Action item A:
From the quarterly earnings remarks, list every dollar amount given for Adjusted EBITDA, each with the period it refers to.
Action item B:
Retype the passage of the quarterly earnings remarks that lies between "To further enhance" and "outlook going forward.", inclusive.

Study text:
******

Net loss for the second quarter of 2019 was $7.6 million, a gain including the approximately $7.5 million in extraordinary charges related to goodwill impairment and restructuring expenses or $0.78 per basic and diluted share compared to net income of $1.7 million or $0.18 per basic and diluted share in the second quarter of 2018.
The decrease in net income was primarily due to the charges for goodwill impairment and the restructuring expenses incurred, the higher interest expense due to the unfavorable mark-to-market on the interest rate swap, as well as lower sales resulting in a gross profit decline.
Adjusted EBITDA for the second quarter of 2019 was $2.9 million compared to $5.6 million in the second quarter of 2018. Adjusted diluted earnings per share was $0.02 for the second quarter of 2019 compared to $0.23 in the year ago period.
Shifting now to our year-to-date results. Total revenue for the first six months of 2019 decreased to $78.4 million, down from $93.1 million in the same period a year ago. Gross profit for the six months of 2019 was $16.5 million or 21.1% of total revenue compared to $22.3 million or 23.9% of total revenues for the corresponding period last year. Restructuring expense for the first six months of 2019 was $800,000 compared to $1 million in the same period last year.
Net loss for the first six months of 2019 was $7.8 million or $0.80 per basic and diluted share compared to net income of $3.3 million or $0.33 per basic and diluted share in the corresponding period last year. The net loss for the period was primarily due to the goodwill impairment and restructuring expenses we have discussed, as well as the lower sales during the year that resulted in a gross profit decline and higher interest expense due to a non-cash unfavorable mark-to-market on an interest rate swap as well as higher interest rates.
Adjusted EBITDA for the first six months of 2019 was $5.8 million compared to $10.5 million in the same period last year. The decrease is primarily a result of the lower sales and gross margins as a percentage of sales as I had previously discussed. Please refer to the financial tables for a reconciliation of GAAP to non-GAAP results. Adjusted diluted earnings per share for the first six months of 2019 was $0.03 compared to $0.43 in the same period last year.
Turning to the balance sheet, the company had cash and cash equivalents of approximately $1.1 million as of June 30, 2019. Also as of June 30, 2019 the company had a total debt of $52.3 million, which includes long-term bank debt of $33.8 million and revolving line of credit borrowings of $15.6 million, net of debt issuance costs. The company had $13.9 million on available unused bank lines of credit with our primary lender, further subject to borrowing base restrictions and outstanding letters of credit under our revolving credit facility as of June 30, 2019.
To further enhance our financial position, subsequent to the end of the second quarter we were able to secure an amendment to our credit agreement with our lenders, which included a permanent waiver for our leverage covenant violation as of the end of the first quarter, as well as revised covenant levels which we believe are consistent with our current financial outlook going forward.
In summary, we continue to take proactive steps to help mitigate the challenges we face as we work towards our longer term objectives of restoring growth and profitability. Based on our current visibility of awarded programs and new business we are currently working to secure, we expect that our results will improve incrementally over the second half of 2019. We will continue to look for opportunities to reduce our costs, improve our operational efficiencies and grow our overall revenues.

******

Material supplied:
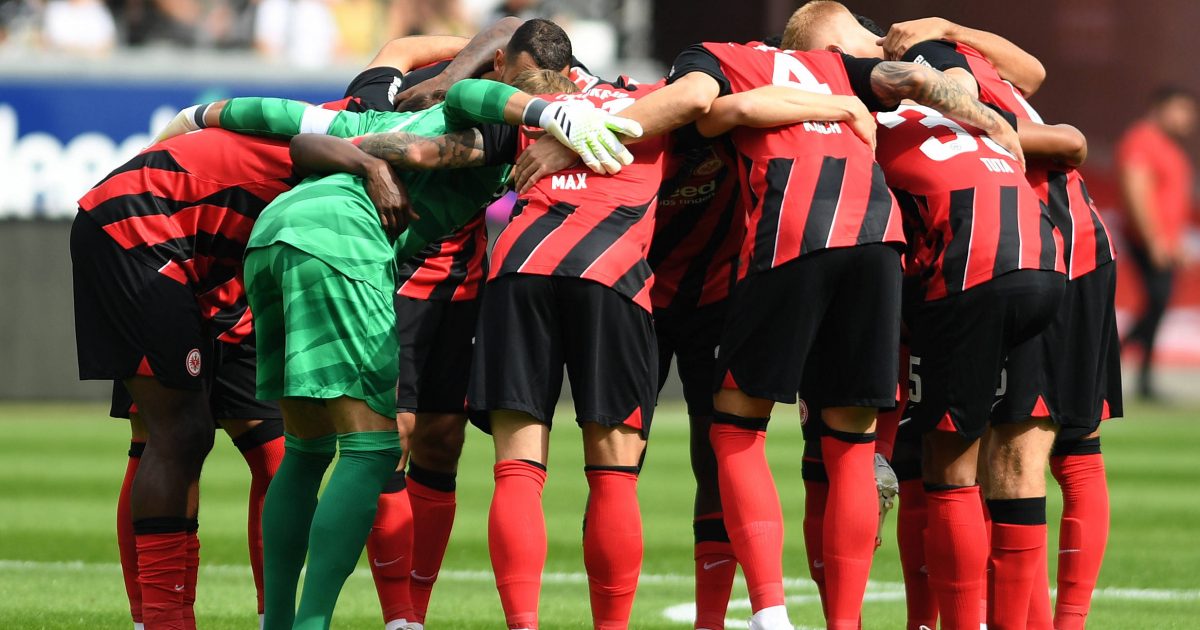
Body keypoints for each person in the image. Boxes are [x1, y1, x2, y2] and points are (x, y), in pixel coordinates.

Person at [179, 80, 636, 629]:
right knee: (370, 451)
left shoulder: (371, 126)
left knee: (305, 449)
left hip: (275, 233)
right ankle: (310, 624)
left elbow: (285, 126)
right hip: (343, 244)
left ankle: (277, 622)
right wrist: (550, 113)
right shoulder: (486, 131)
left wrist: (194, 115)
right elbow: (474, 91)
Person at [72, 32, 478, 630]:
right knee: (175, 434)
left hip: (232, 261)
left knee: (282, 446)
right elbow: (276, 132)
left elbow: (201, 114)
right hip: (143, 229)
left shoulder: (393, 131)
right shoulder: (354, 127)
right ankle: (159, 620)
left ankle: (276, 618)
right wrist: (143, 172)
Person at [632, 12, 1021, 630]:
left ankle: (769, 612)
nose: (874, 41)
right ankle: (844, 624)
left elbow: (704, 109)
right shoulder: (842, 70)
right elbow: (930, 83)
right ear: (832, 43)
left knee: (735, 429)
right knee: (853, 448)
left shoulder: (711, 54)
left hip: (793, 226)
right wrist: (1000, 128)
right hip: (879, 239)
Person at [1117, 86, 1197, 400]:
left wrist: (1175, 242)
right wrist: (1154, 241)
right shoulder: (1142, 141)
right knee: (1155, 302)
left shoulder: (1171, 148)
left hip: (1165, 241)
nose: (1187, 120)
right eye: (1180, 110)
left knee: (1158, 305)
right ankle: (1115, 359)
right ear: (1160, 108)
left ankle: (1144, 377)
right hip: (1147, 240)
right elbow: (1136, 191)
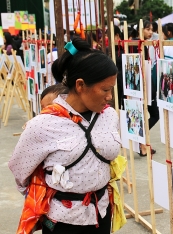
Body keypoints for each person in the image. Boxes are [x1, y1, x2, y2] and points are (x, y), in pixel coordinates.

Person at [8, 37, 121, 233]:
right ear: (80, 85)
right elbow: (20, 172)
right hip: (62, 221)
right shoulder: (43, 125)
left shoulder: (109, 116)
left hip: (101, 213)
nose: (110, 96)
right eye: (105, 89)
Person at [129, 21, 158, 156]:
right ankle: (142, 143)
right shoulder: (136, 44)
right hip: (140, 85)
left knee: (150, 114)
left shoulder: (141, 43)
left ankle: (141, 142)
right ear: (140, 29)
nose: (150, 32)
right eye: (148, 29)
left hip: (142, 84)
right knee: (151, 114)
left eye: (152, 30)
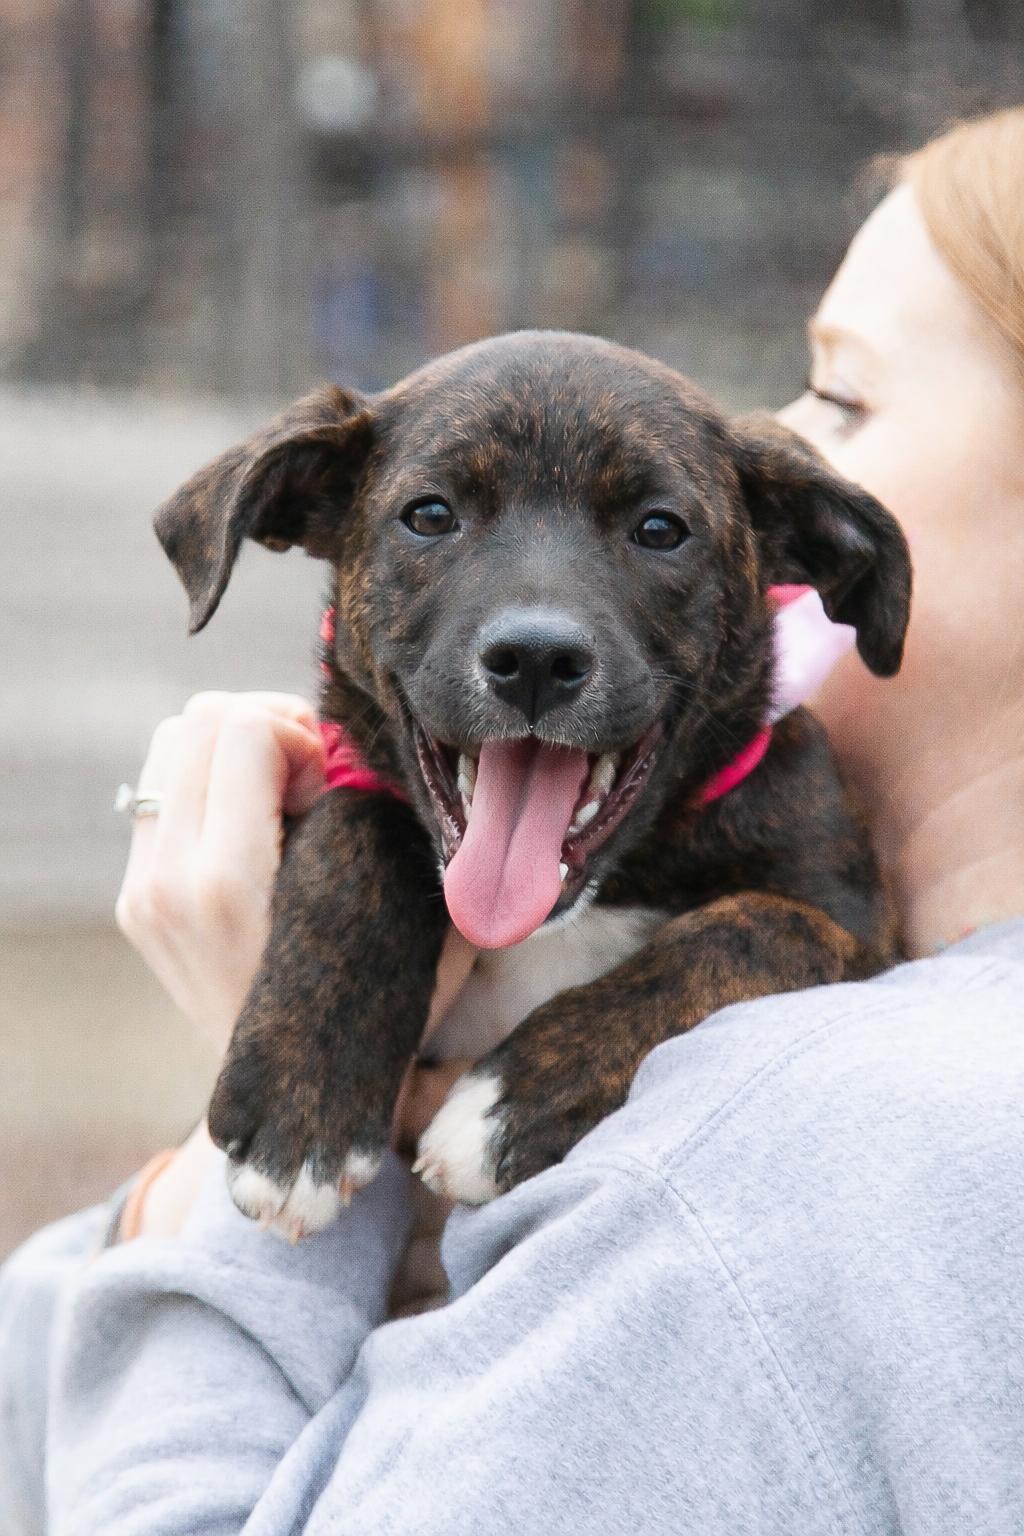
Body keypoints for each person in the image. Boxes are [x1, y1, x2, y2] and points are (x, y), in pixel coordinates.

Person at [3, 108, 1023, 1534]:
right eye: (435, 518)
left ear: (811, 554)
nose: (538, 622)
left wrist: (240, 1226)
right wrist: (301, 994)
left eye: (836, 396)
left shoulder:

******

Problem solution A:
- $2.9 million: second quarter of 2019
- $5.6 million: second quarter of 2018
- $5.8 million: first six months of 2019
- $10.5 million: first six months of the previous year

Problem solution B:
To further enhance our financial position, subsequent to the end of the second quarter we were able to secure an amendment to our credit agreement with our lenders, which included a permanent waiver for our leverage covenant violation as of the end of the first quarter, as well as revised covenant levels which we believe are consistent with our current financial outlook going forward.